## [Stored records]
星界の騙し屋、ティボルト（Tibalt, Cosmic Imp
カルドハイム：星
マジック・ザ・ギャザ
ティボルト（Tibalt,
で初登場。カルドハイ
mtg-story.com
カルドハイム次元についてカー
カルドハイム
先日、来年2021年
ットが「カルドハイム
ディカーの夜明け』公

## [EXERCISE PROMPT]
Turn the text of all the items above into a JSON list of strings, with one string per line and no blank lines.

## [OUTPUT OF THE TASK]
[
  "星界の騙し屋、ティボルト（Tibalt, Cosmic Imp",
  "カルドハイム：星",
  "マジック・ザ・ギャザ",
  "ティボルト（Tibalt,",
  "で初登場。カルドハイ",
  "mtg-story.com",
  "カルドハイム次元についてカー",
  "カルドハイム",
  "先日、来年2021年",
  "ットが「カルドハイム",
  "ディカーの夜明け』公"
]